Another excerpt:
The Baltimore Sun wrote in a June 2014 editorial that "rain tax" claims are "nonsense" since "Maryland does not tax the rain. It has directed its 10 most populous jurisdictions to raise revenue to pay for stormwater management upgrades that will prevent pollution from choking the Chesapeake Bay, per federal environmental regulations." Washington Post reporter Jenna Johnson wrote in a fact check article that "it's more of a pollution tax than a rain tax."
The nonprofit Chesapeake Bay Foundation called the "rain tax" moniker "blatantly false," stating: "The truth is that we are talking about a fee to reduce pollution from water that washes off hard surfaces and empties into local waterways. Runoff pollution is real--it is responsible for no-swimming advisories and beach closures in local waters, fish consumption advisories, and dead zones in the Bay that can't support aquatic life. It also causes localized flooding and property damage. And in many areas, it is the largest source of pollution."

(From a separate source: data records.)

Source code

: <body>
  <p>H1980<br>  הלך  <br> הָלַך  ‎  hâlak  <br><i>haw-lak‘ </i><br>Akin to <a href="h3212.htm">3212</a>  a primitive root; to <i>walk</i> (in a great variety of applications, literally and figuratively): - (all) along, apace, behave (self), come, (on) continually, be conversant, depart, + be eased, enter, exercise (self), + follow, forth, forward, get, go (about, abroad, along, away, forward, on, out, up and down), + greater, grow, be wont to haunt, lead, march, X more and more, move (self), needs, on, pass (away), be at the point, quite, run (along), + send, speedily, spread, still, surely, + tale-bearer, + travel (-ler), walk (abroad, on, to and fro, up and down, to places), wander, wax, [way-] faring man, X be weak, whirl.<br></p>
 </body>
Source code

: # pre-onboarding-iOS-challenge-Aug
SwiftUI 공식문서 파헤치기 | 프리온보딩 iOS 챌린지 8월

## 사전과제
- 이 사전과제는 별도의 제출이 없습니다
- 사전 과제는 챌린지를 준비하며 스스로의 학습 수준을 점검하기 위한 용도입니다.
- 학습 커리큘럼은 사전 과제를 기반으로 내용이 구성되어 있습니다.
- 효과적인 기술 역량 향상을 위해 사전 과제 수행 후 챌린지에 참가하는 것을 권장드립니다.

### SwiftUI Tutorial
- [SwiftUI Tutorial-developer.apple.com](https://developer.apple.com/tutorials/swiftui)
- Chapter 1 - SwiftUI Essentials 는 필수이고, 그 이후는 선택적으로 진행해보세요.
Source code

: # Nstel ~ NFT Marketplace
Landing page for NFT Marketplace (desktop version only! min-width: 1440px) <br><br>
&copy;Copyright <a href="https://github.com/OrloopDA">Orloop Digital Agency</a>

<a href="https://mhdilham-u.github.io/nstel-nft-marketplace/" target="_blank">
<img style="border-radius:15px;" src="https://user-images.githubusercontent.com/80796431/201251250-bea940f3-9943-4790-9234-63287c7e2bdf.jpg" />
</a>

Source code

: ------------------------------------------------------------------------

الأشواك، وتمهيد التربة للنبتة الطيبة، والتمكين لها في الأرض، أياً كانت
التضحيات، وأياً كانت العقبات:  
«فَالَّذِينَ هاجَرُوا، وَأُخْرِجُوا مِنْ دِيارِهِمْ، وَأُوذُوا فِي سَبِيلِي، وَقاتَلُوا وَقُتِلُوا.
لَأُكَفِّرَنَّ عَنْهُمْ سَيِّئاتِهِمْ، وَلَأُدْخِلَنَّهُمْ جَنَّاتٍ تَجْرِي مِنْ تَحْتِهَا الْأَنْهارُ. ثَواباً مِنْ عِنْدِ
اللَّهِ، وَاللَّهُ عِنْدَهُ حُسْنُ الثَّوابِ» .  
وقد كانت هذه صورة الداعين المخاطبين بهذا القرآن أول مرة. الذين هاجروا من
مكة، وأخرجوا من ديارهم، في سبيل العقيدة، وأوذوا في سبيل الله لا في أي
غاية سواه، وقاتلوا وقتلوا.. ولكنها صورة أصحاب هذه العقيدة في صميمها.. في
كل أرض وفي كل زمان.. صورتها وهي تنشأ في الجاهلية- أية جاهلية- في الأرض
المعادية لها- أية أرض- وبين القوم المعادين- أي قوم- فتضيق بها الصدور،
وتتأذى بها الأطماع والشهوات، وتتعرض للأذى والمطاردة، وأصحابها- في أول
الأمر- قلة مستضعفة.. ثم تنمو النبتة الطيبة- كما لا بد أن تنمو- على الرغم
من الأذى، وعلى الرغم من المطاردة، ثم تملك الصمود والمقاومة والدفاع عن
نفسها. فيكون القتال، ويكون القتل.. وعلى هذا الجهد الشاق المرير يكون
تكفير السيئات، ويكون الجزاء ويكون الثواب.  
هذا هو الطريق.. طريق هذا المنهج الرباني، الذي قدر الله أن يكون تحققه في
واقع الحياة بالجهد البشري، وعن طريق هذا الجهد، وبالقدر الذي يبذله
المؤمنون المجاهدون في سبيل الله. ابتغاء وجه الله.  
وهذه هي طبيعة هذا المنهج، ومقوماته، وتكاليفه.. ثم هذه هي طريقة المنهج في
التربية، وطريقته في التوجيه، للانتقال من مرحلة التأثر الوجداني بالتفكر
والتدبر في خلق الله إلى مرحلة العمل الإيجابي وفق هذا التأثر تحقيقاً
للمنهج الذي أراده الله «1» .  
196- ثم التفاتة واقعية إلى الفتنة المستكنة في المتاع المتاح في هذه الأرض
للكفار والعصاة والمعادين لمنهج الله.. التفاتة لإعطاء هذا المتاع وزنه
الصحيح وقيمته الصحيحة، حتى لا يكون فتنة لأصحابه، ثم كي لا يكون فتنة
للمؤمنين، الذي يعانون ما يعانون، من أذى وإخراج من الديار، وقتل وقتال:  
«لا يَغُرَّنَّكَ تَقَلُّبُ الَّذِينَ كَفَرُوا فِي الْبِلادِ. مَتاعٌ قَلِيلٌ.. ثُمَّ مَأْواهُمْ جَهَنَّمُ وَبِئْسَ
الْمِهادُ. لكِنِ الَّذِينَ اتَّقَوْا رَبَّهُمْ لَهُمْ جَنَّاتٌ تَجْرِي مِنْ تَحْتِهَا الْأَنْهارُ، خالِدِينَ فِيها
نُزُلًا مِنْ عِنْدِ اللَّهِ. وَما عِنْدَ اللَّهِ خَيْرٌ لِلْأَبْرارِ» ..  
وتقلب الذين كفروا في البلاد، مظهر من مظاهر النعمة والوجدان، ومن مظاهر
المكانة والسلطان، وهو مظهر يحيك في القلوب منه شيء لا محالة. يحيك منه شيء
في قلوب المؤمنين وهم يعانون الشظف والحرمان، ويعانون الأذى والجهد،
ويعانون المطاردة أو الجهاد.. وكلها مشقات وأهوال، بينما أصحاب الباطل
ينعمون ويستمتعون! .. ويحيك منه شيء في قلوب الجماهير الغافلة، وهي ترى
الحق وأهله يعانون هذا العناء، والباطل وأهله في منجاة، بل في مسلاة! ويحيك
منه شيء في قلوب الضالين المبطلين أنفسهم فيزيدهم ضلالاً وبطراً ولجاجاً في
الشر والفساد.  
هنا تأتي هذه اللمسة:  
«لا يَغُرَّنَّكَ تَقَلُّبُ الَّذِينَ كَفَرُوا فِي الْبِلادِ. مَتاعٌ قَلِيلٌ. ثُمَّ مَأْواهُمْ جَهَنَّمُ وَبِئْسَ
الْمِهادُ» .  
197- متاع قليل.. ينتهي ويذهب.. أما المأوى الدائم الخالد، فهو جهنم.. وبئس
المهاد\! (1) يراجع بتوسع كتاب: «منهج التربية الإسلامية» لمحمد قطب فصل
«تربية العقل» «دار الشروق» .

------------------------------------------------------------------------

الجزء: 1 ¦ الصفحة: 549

The misleading "rain tax" talking point has repeatedly been used by Maryland Republicans, especially during Larry Hogan's successful run for Maryland governor. In May, Hogan signed SB 863, the "Rain Tax Mandate Repeal (Watershed Protection and Restoration Programs, Revision), which repeals the requirement that forces local jurisdictions to collect a stormwater remediation fee, and instead authorizes such jurisdictions to do so." The Sun reported that "environmentalists worked to get the proposal from an outright repeal of stormwater fees to the version that passed."